HyperGraphDB

HyperGraphDB is an extensible open-source graph-based data storage engine. It implements the ability to store hypergraph relationships, which make it suitable for complex data and knowledge representation problems. It relies on object called an atom as its unit storage, where an atom is either a node in the graph or an edge that can point to multiple nodes and/or edges. It uses BerkeleyDB as its key value store, and operates as an object-orientated Java database.

History

Originated from an AI project called OpenCog in 2007. This project aims to build an open source framework for AGI, and HyperGraphDB is a component of the project that will handle long-term storage of complex representations. HyperGraphDB is inspired by the paper "Directed Recursive Labelnode Hypergraphs: A new Representation-Language", by Harold Boley, because most AI applications learn a higher-order, general representation, that can not be described in an ordinary graph but rather better expressed in a hypergraph.

Concurrency Control

Multi-version Concurrency Control (MVCC) Timestamp Ordering Two-Phase Locking (Deadlock Detection)

HyperGraphDB is Atomic, Consistent, and Isolated but not Durable.
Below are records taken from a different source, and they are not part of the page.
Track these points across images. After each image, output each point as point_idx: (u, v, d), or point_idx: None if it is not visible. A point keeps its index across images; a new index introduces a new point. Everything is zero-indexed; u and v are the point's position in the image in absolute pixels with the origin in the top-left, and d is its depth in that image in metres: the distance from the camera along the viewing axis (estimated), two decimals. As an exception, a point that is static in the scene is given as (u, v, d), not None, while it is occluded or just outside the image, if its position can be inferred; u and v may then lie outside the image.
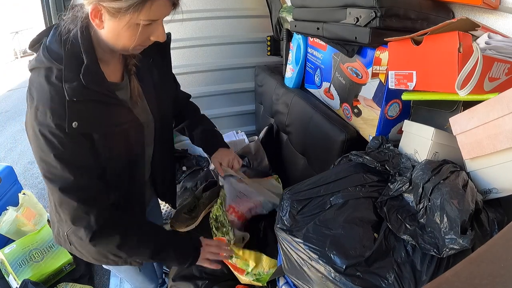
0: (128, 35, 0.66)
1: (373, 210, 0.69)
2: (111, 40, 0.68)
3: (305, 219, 0.69)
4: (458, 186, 0.62)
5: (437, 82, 0.69)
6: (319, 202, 0.71)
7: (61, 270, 1.59)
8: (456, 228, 0.56)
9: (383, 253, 0.61)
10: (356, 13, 0.89)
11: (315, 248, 0.63)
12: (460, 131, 0.66)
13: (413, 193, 0.67)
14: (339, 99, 1.16)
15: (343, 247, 0.62)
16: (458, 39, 0.61)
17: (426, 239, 0.60)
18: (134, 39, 0.67)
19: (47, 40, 0.68)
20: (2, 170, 1.91)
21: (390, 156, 0.79)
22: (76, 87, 0.65)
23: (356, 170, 0.78)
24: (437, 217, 0.60)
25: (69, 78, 0.65)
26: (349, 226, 0.65)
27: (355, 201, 0.70)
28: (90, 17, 0.64)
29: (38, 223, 1.86)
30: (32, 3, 6.45)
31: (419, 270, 0.58)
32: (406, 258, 0.60)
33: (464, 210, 0.57)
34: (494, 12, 0.81)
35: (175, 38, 1.71)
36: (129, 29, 0.64)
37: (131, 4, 0.60)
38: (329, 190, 0.73)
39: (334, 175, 0.77)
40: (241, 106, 2.00)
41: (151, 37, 0.70)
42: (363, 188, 0.73)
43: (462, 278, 0.30)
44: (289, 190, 0.78)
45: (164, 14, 0.67)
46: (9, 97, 4.93)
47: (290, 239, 0.67)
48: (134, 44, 0.68)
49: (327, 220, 0.67)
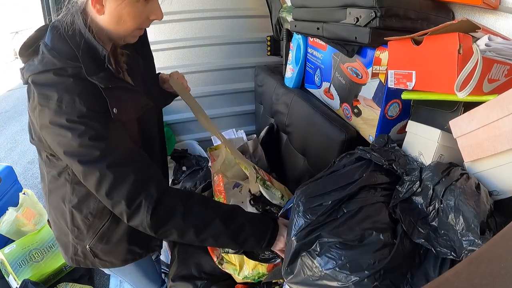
0: (129, 14, 0.67)
1: (387, 215, 0.66)
2: (112, 24, 0.68)
3: (318, 229, 0.66)
4: (472, 187, 0.61)
5: (437, 83, 0.69)
6: (332, 210, 0.68)
7: (61, 270, 1.60)
8: (475, 229, 0.54)
9: (399, 259, 0.59)
10: (356, 13, 0.89)
11: (331, 257, 0.60)
12: (460, 134, 0.66)
13: (423, 195, 0.66)
14: (339, 99, 1.16)
15: (359, 257, 0.59)
16: (458, 41, 0.61)
17: (441, 242, 0.58)
18: (135, 18, 0.68)
19: (45, 42, 0.66)
20: (2, 170, 1.91)
21: (396, 156, 0.77)
22: (104, 76, 0.66)
23: (366, 169, 0.75)
24: (451, 219, 0.58)
25: (93, 71, 0.65)
26: (365, 233, 0.62)
27: (369, 207, 0.67)
28: (91, 3, 0.64)
29: (38, 223, 1.86)
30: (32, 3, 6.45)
31: (432, 276, 0.56)
32: (419, 265, 0.58)
33: (481, 211, 0.56)
34: (494, 12, 0.82)
35: (175, 38, 1.72)
36: (129, 6, 0.65)
37: None
38: (343, 195, 0.69)
39: (346, 177, 0.74)
40: (241, 106, 2.00)
41: (150, 17, 0.71)
42: (376, 192, 0.70)
43: (462, 278, 0.30)
44: (300, 193, 0.74)
45: None
46: (9, 97, 4.94)
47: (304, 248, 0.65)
48: (135, 25, 0.69)
49: (342, 229, 0.64)
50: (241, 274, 0.95)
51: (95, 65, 0.66)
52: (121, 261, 0.92)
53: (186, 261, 1.11)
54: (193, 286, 1.05)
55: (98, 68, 0.66)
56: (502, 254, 0.32)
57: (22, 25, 7.50)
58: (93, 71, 0.65)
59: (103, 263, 0.91)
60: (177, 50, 1.75)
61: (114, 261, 0.91)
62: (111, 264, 0.92)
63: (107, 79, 0.66)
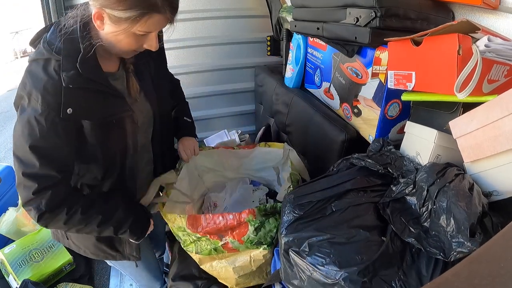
0: (124, 41, 0.73)
1: (376, 215, 0.68)
2: (108, 41, 0.74)
3: (307, 226, 0.68)
4: (464, 189, 0.61)
5: (436, 84, 0.69)
6: (321, 208, 0.70)
7: (61, 270, 1.59)
8: (464, 231, 0.55)
9: (390, 257, 0.60)
10: (356, 13, 0.89)
11: (320, 256, 0.61)
12: (460, 134, 0.66)
13: (417, 195, 0.66)
14: (339, 99, 1.16)
15: (348, 253, 0.60)
16: (457, 42, 0.61)
17: (431, 242, 0.59)
18: (130, 45, 0.74)
19: (47, 35, 0.73)
20: (2, 170, 1.91)
21: (392, 159, 0.78)
22: (72, 75, 0.69)
23: (359, 173, 0.77)
24: (443, 221, 0.58)
25: (66, 68, 0.69)
26: (354, 231, 0.64)
27: (358, 207, 0.69)
28: (93, 18, 0.70)
29: (38, 223, 1.86)
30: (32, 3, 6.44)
31: (424, 275, 0.57)
32: (412, 263, 0.59)
33: (472, 213, 0.56)
34: (494, 12, 0.82)
35: (175, 38, 1.72)
36: (125, 35, 0.71)
37: (130, 16, 0.68)
38: (331, 195, 0.72)
39: (336, 179, 0.76)
40: (241, 106, 1.99)
41: (144, 45, 0.77)
42: (365, 194, 0.72)
43: (462, 278, 0.30)
44: (291, 193, 0.77)
45: (158, 28, 0.74)
46: (9, 97, 4.94)
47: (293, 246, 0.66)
48: (128, 49, 0.76)
49: (329, 226, 0.66)
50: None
51: (72, 62, 0.70)
52: (92, 254, 0.97)
53: (186, 261, 1.11)
54: (194, 285, 1.06)
55: (72, 66, 0.70)
56: (502, 254, 0.32)
57: (22, 25, 7.50)
58: (66, 67, 0.69)
59: (77, 248, 0.97)
60: (177, 50, 1.74)
61: (87, 251, 0.96)
62: (85, 252, 0.97)
63: (73, 79, 0.69)
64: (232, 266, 0.93)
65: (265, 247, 0.88)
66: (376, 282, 0.56)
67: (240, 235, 0.87)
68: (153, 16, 0.70)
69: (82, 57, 0.70)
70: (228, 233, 0.88)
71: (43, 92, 0.68)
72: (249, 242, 0.88)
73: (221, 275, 0.98)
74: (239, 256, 0.93)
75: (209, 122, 1.95)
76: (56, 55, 0.69)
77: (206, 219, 0.88)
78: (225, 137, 1.60)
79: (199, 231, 0.89)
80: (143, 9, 0.68)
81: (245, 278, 0.96)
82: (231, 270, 0.94)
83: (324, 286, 0.60)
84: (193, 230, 0.89)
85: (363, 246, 0.61)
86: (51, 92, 0.68)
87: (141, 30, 0.71)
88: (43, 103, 0.68)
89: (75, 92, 0.70)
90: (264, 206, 0.88)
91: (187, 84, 1.84)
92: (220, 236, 0.89)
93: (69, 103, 0.70)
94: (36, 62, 0.71)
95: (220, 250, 0.91)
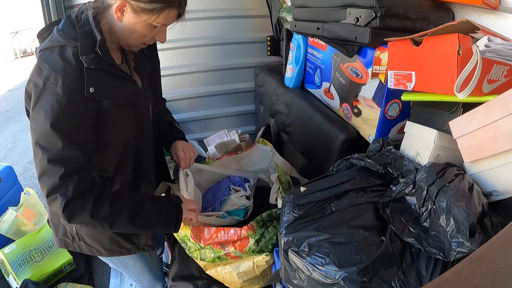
0: (141, 32, 0.77)
1: (376, 215, 0.68)
2: (124, 33, 0.78)
3: (306, 226, 0.68)
4: (464, 189, 0.61)
5: (436, 84, 0.69)
6: (320, 208, 0.70)
7: (61, 270, 1.60)
8: (464, 231, 0.55)
9: (389, 257, 0.59)
10: (356, 13, 0.89)
11: (319, 255, 0.61)
12: (460, 134, 0.66)
13: (416, 195, 0.66)
14: (339, 99, 1.16)
15: (348, 253, 0.60)
16: (457, 42, 0.61)
17: (430, 242, 0.58)
18: (144, 36, 0.78)
19: (58, 26, 0.76)
20: (2, 170, 1.91)
21: (392, 159, 0.78)
22: (93, 57, 0.73)
23: (358, 173, 0.77)
24: (442, 220, 0.58)
25: (86, 52, 0.72)
26: (353, 231, 0.64)
27: (357, 206, 0.69)
28: (115, 9, 0.74)
29: (38, 223, 1.86)
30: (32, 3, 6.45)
31: (424, 275, 0.57)
32: (411, 263, 0.59)
33: (471, 213, 0.56)
34: (494, 12, 0.82)
35: (175, 38, 1.72)
36: (143, 26, 0.76)
37: (154, 7, 0.73)
38: (331, 195, 0.72)
39: (336, 179, 0.76)
40: (241, 106, 2.00)
41: (155, 38, 0.81)
42: (365, 194, 0.72)
43: (462, 278, 0.30)
44: (291, 193, 0.77)
45: (171, 22, 0.80)
46: (9, 97, 4.94)
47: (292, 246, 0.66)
48: (142, 41, 0.80)
49: (329, 226, 0.66)
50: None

It implements the Multi-Version Concurrency Control, and is fully transactional. To ensure consistency in peer to peer transactions, they use timestamps to make sure the queries are executed in order. HyperGraphDB also implement automatic deadlock detection that will randomly kill a process if a deadlock is encountered.

Query Interface

Custom API

HypergraphDB supports a special API specific to their data model, atoms, but it doesn't support any particular querying language. They support three types of queries: graph traversals, predicate matching, and pattern matching over graph structures.

Logging

Logical Logging

HyperGraphDB implements a logical log that stores the type of operation (i.e. Create, Update, Remove, Copy), the value that was updated or stored, and its timestamp. They are saved to persistent memory after being created.

Joins

Sort-Merge Join

Joins are performed on two sorted sets of atoms, and they are joined via a zig-zag algorithm or a merge algorithm.

Storage Model

Custom

This DBMS supports both n-ary relationships and higher-order relations, which are edges that can point to multiple nodes at a time, and edges that can point to other edges. Each of these objects, edges or nodes, are referred to as atoms, and can be thought of as Java Objects.

Indexes

B+Tree

HyperGraphDB maintains 3 main indexes for efficiency: mapping from atom to its incidence set, mapping an atom to the set of all its atoms it is pointing to and the mapping of an atom to the value store. Users of the DBMS can implement their own indices as long as they define a mapping from atoms to atoms.

Data Model

Graph

Each tuple is called an atom, which is either a node or an edge that points to multiple nodes or edges. Each of these atoms are strongly typed, such that there is a specific API that you can call to access that atom's contents. This DBMS uses BerkeleyDB as its key-value storage.

Storage Architecture

Disk-oriented

HyperGraphDB requires an efficient key-value store that can support multiple ordered values per a single key. They use the BerkeleyDB storage system as their physical storage, which is disk-orientated.

System Architecture

Shared-Nothing

HyperGraphDB is a distributed, Shared-Nothing database that communicates via a P2P protocol. The protocol followed is of the Agent Communication Language (ACL) FIPA standard, which consists of communication using keywords such as propose, accept, inform, request, and query.

Query Execution

Tuple-at-a-Time Model

This DBMS implements an iterator API that processes a tuple at a time to allow for graph traversals.

Parallel Execution

Intra-Operator (Horizontal)

HyperGraphDB allows for unions to be parallelized by running the two graph nodes that want to be joined across threads.